Pfingstmarkt in Worms: 780 Jahre Tradition zwischen Geschichte und Moderne
Admin UserPfingstmarkt in Worms: 780 Jahre Tradition zwischen Geschichte und Moderne
Worms’ Pfingstmarkt – ein historischer Jahrmarkt mit Wurzeln bis ins Jahr 1243
Der Wormser Pfingstmarkt, eine traditionsreiche Veranstaltung mit Ursprüngen bis ins Jahr 1243, hat sich über die Jahrhunderte deutlich weiterentwickelt und bot stets eine bunte, mitunter auch umstrittene Palette an Attraktionen. Noch heute blüht er mit neuen Veranstaltungen und Maßnahmen zur Belebung der Innenstadt auf.
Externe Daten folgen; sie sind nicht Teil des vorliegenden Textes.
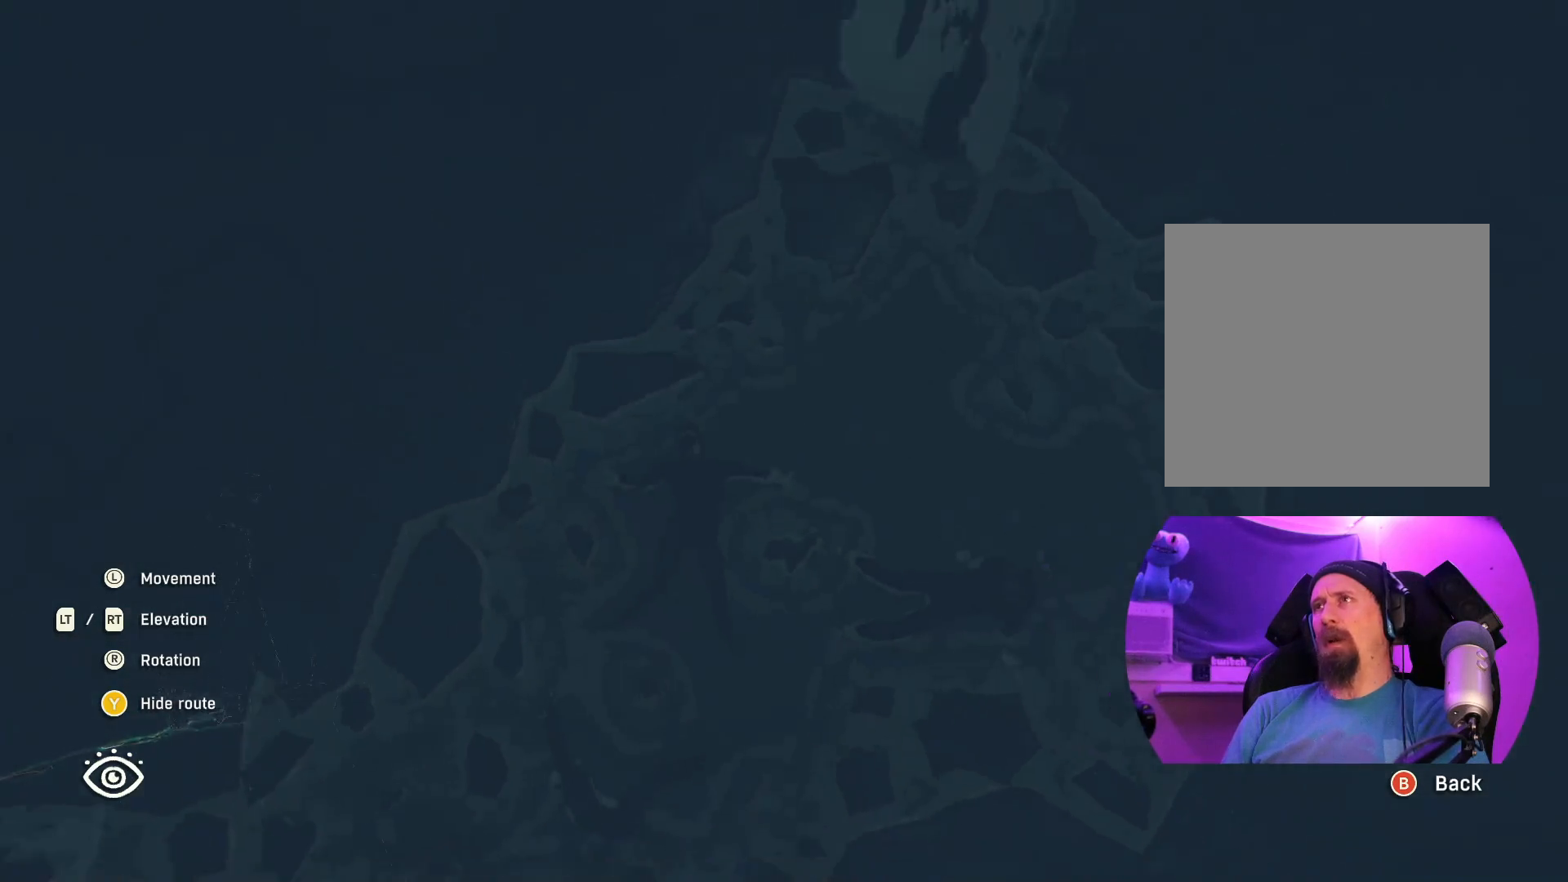
{"buttons": ["R2"], "left_stick": "center", "right_stick": "center", "events": []}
Ursprünglich von Kaiser Friedrich II. gestiftet, begann der Pfingstmarkt als zweiwöchiger Markt nach Ostern. Im Laufe der Zeit änderte er sich in Name, Standort und Konzept – ein Spiegel der städtischen Entwicklung. In seinen frühen Jahren lockte er mit kuriosen Attraktionen wie einem „Orientalischen Labyrinth“ oder einer „völkerkundlichen Ausstellung“ mit Menschen, wie aus Künstleranträgen von 1850 hervorgeht.
Mit der Jahrtausendwende kamen neue Formate hinzu, darunter Jazz & Joy (1991), das Nibelungenfest (2002) und das Spectaculum (2002). Das Starefest (1988–2003) verband Worms mit seinen Partnerstädten, während der Gesellentanz, ein fester Bestandteil des Backfischfests, bereits 1926 auf dem Herbstmarkt entstand. Die Stadtmarketing-Gesellschaft hat jüngst Veranstaltungen wie die Weinmeile oder „Musik am Gammi“ (2023) ins Leben gerufen, um die Innenstadt zu beleben.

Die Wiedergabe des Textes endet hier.